• INSTRUCTIONS:
- A) In the Study 2 report specifications, how much of the data should the model training sample contain?
- B) Translate this sentence from the Study 2 report specifications into Spanish: "Don’t use a transformation you cannot interpret."

##### EXTRACT #####

Study 2 Report Specifications

Headings you should use in the Study 2 report

All of your work should be done in a fresh R project in a clean directory on your computer.

Setup and Data Ingest
Merging the Data
- This is necessary if you’re working with NHANES data, but it might not be if you aren’t.
Cleaning the Data
- NEW! I’ve added detailed instructions for Section 3. Cleaning your Data, which you’ll find below. Please review that material closely.
My Research Question
- Specify your research question, with whatever introduction and background you feel is required for Dr. Love to understand its importance. If you have a pre-analytic guess as to how this will work out in your setting, please feel encouraged to include that here. The actual question should end with a question mark, and be appropriate for the nature of the analyses to come.
My Final Variables
- NEW! I’ve added detailed instructions for Section 5. My Final Variables. Please review that material closely, as it will help you include what I need to see in your report, and Section 5 is a piece we will be looking at carefully.
Partitioning the Data
- Show how you split the data into two samples (a model training sample containing 70-80% of the data, and a model test sample containing the remaining 20-30%.) Details on how to do this are available here.
- Be sure to demonstrate that each subject in the original data wound up in either your training or your test sample.
Transforming the Outcome
- Using your training sample, provide appropriate, well-labeled visualizations of your outcome, and investigate potential transformations of that outcome for the purpose of fitting regression models in a useful way.
- Make a clear decision about what transformation (if any) you want to use. Don’t use a transformation you cannot interpret.
- If your outcome is symmetric but with outliers, power transformations will not be of much help.

##### EXERCISE DATA #####

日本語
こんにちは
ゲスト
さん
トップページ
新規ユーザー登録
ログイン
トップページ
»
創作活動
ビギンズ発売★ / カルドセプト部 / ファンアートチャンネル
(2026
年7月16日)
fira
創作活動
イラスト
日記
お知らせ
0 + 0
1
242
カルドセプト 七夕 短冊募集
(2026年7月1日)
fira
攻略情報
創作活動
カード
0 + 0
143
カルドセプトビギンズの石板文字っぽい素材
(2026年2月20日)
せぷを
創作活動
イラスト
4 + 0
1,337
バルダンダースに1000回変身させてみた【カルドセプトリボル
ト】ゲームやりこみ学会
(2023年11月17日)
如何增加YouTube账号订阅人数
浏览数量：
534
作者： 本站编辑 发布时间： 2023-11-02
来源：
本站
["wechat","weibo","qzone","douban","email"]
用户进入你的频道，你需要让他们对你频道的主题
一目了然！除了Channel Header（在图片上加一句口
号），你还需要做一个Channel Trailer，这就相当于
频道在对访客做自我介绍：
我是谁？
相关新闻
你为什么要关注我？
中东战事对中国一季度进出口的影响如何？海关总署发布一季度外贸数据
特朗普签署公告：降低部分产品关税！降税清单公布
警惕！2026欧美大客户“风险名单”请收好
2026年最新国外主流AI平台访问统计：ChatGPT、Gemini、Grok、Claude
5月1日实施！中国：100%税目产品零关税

#####

• WRITTEN ANSWERS:
- A) 70-80% of the data.

- B) No uses una transformación que no puedas interpretar.